Proceedings of the National Academy of Sciences, 18 January 2022
Abstract:
A large stream of literature found that individuals who experience financial strain are particularly concerned about their present needs - that is, they are more likely to choose smaller immediate payoffs over larger future payoffs. In contrast, some recent findings suggest that financially constrained individuals may be more concerned about future needs instead (e.g., they are relatively more likely to invest in long-lived durables than in short-lived experiences). We propose that the use of traditional intertemporal choice tasks has made prior studies overly sensitive to the myopia-inducing effects of financial constraint. These tasks typically offer a choice between receiving a smaller payoff in the present versus a larger payoff in the future. Across three studies, we observe that, as long as some immediate payout is guaranteed, financially constrained individuals are as likely as nonconstrained individuals to accept a delay for a larger payoff. These findings qualify prior demonstrations of the myopic effects of financial constraint and suggest that the traditionally used choice paradigm might not accurately capture time preferences, particularly for financially constrained individuals. Furthermore, they provide possible interventions for those interested in reducing the myopia of financially constrained individuals who are facing all now versus all later decisions.
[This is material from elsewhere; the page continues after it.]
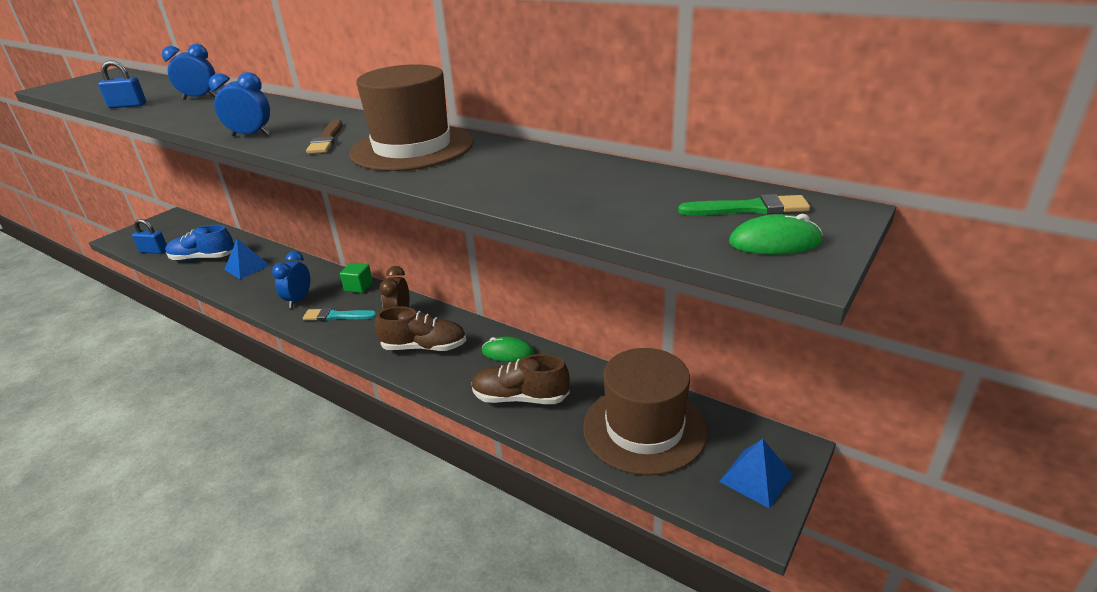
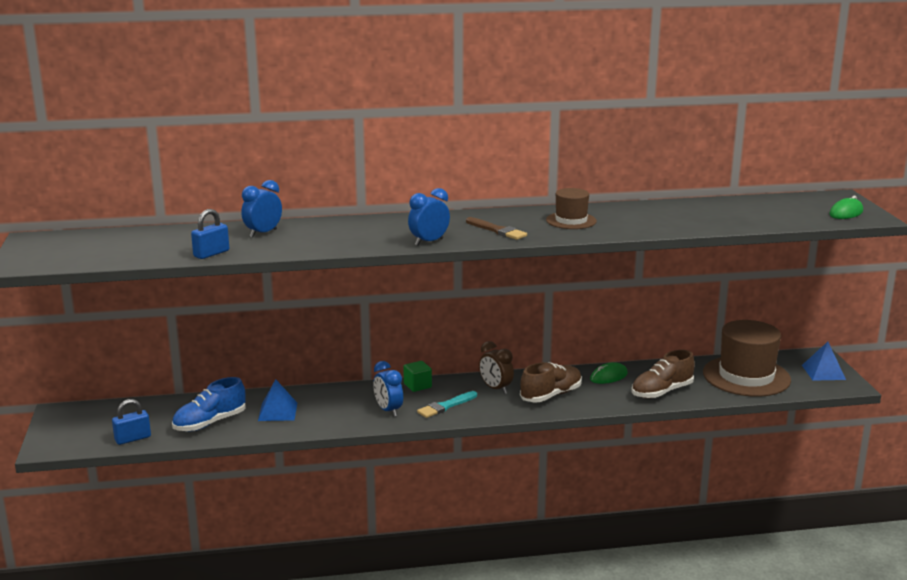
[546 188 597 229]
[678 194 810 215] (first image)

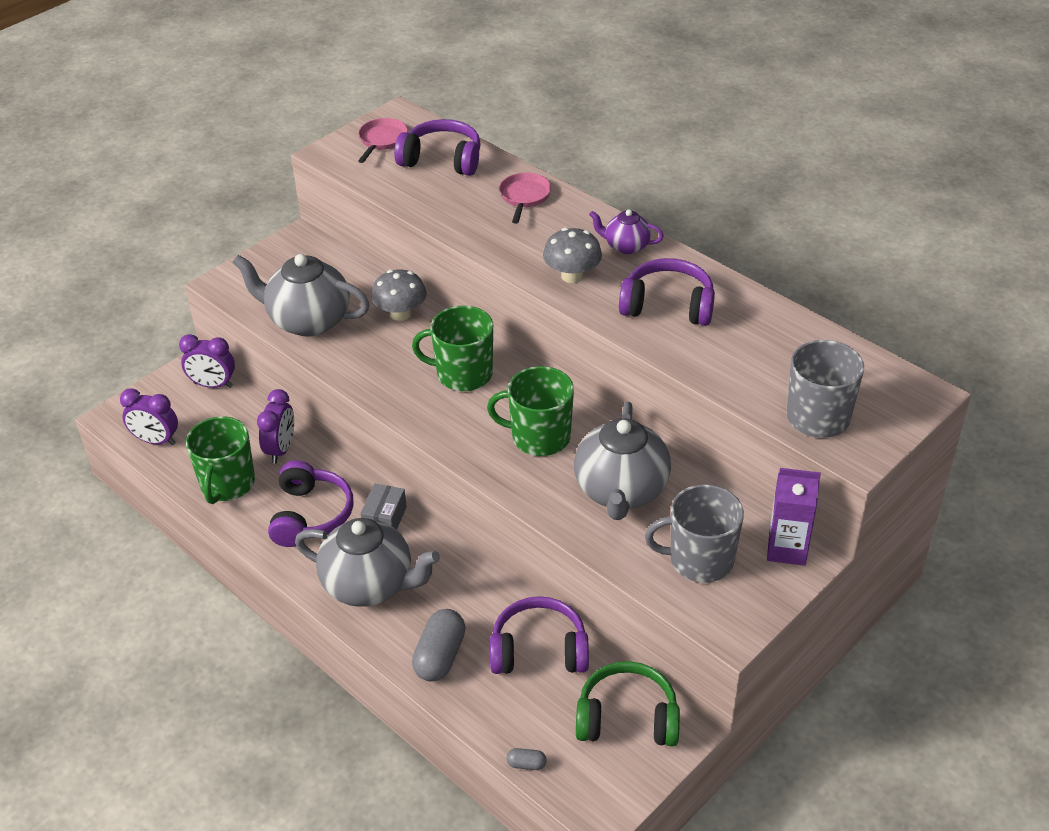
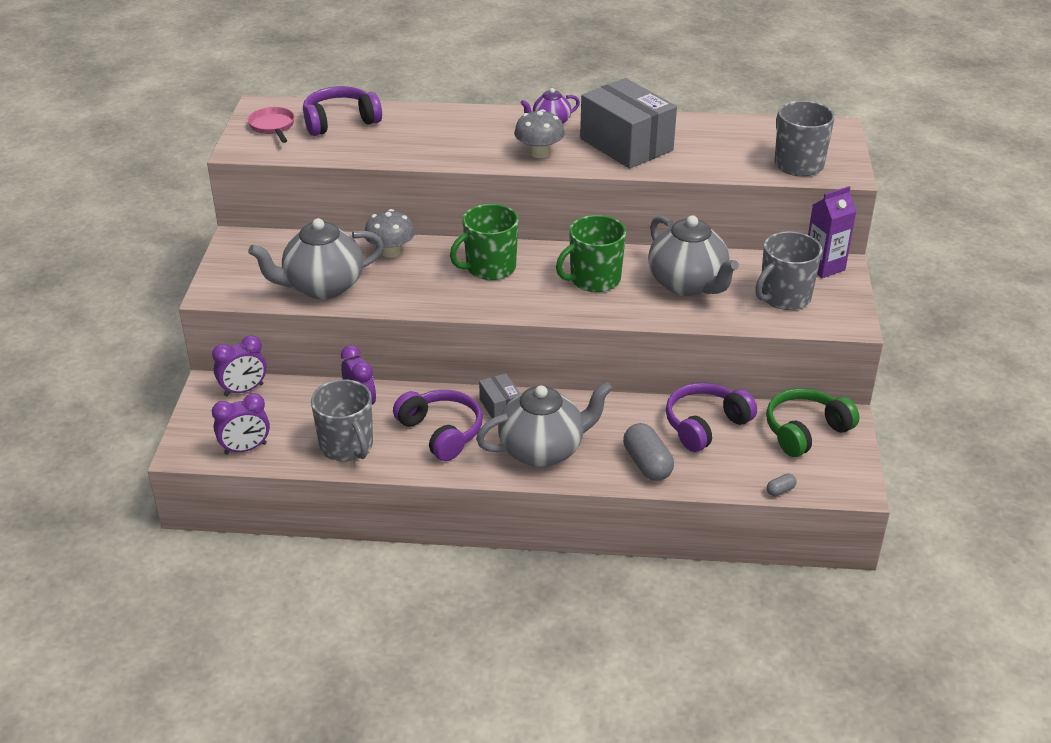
[311 379 373 462]
[499 173 551 224] (first image)
[580 78 677 169]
State TANF Time Limit and Work Sanction Stringencies and Long-Term Trajectories of Welfare Use, Labor Supply, and Income
Julia Shu-Huah Wang
Journal of Family and Economic Issues, December 2021, Pages 650-696
Abstract:
While the 1996 welfare reform increased employment and reduced the participation of the Temporary Assistance for Needy Families (TANF) program immediately after its inception, little is known about the extent to which the reform and stringencies of time limit and work sanction policy features have impacted individuals in the long term. This study used the Survey of Income and Program Participation 1996, 2001, and 2004 panels (1996-2007) and a difference-in-difference-in-difference design to follow low-skilled single mothers' trajectories of welfare use, labor supply, and income for 10 years after the welfare reform and compare how these trajectories differ by stringencies of state work sanction and time limit policies. The findings indicate that welfare reform had sustained impacts on reducing welfare use (TANF and the Supplemental Nutrition Assistance Program [SNAP] program) and increasing employment. Stringent work sanction and time limit policies were associated with lower TANF participation rates in the long term, but only short time limit policies were associated with reduced SNAP participation. Neither stringent policy feature increased employment nor income. The differential effects by race were also examined and discussed.
But It Came from a Food Pantry: Product Stigma and Quality Perceptions of Food Pantry Offerings
Christopher Barrett, Annette Byrne & Teresa Whitaker
Cornell Working Paper, September 2021
Abstract:
Among the millions of Americans who suffer from food insecurity in the United States, only a fraction utilizes the nation's 60,000 food pantries. Stigma is commonly cited as a barrier to use. Stigma can arise from any of several sources. However, some may be due to the perceived product quality of pantry offerings. This study tests this hypothesis using data from an online survey that asks SNAP-eligible individuals to evaluate food items under different treatments. In two treatments, they are told the food is from a grocery store. In two other treatments, they are told the food is from a food pantry. In half the treatments, they are provided with a photo of the food item, indicating a popular brand. Respondents exhibit a negative perception of food from a pantry, but that perception is offset when shown an informative depiction of that food. The effect of branding is explored in a second online experiment and found to be an important component of consumer perception. Results suggest that food banks and food pantries may be able to combat product stigma through marketing that uses photos, brand names, or both to depict the quality of the products they offer.